Install the requirements: Xcode which includes Python (via App Store), gfortran (via Macports), virtualenv, additional libraries required by matplotlib
Create a python environment with virtualenv
Install Numpy, Scipy, matplotlib, ipython with pip. Install readline with easy_install
Create an alias in .profile or .bash_profile (depending on your shell) to run ipython

After these steps are completed, you will get a working Python environment for scientific analysis, visualization and statistics with Mac OS X Lion.

Requirements

Xcode
Python 2.7, which comes pre-installed by default with OS X
gfortran
virtualenv
additional libraries required by matplotlib (optional)
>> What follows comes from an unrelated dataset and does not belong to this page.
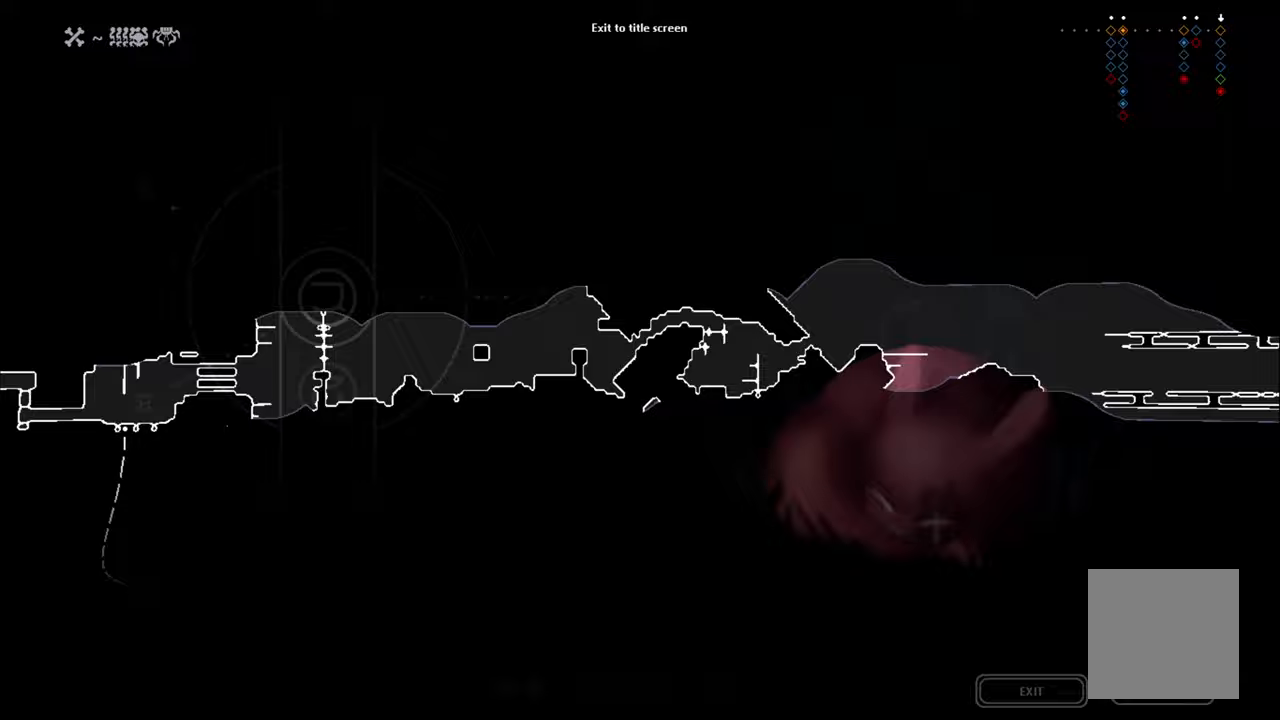
{"buttons": ["R1"], "left_stick": "center", "right_stick": "center", "events": [[267, "left_stick", "center"]]}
1. How to get the requirements working

gfortran

In my case, I installed it by installing MacPorts and installing GCC which comes with gfortran:

 sudo port install gcc44

To make gfortran visible to the system I created an alias in /usr/local/bin:

 cd /usr/local/bin/  
 sudo ln -s /opt/local/bin/gfortran-mp-4.4 gfortran

virtualenv

I went to web page that hosts virtualenv and downloaded virtualenv.py. You will use virtualenv.py below.

Additional libraries required by matplotlib (optional)

I use the graphical backend TkAgg, which requires the following additional libraries for matplotlib to work: tk, freetype, libpng. I installed them using macports:

sudo port install tk

sudo port install freetype

sudo port install libpng

2. Create a python environment with virtualenv

Create a directory stdpy (in my example) somewhere and issue the command

 /usr/bin/python virtualenv.py stdpy

to create an isolated python environment based on the python provided by default with Mac OS X. This avoids trouble with mixing libraries. Activate the environment by running

 source stdpy/bin/activate

You should now see a (stdpy) showing up in your terminal.

3. Install Numpy, Scipy, matplotlib, ipython with pip and readline with easy_install

After activating the python environment, let's proceed and install the additional modules with pip and easy_install:

 pip install numpy  
 pip install scipy  
 pip install matplotlib  
 pip install ipython  
 easy_install readline

You may need to install additional libraries in order to get matplotlib compiled, depending on the kind of graphical backend that you choose. In my case, I use TkAgg which depends on Tk, freetype and libpng libraries which I installed via macports.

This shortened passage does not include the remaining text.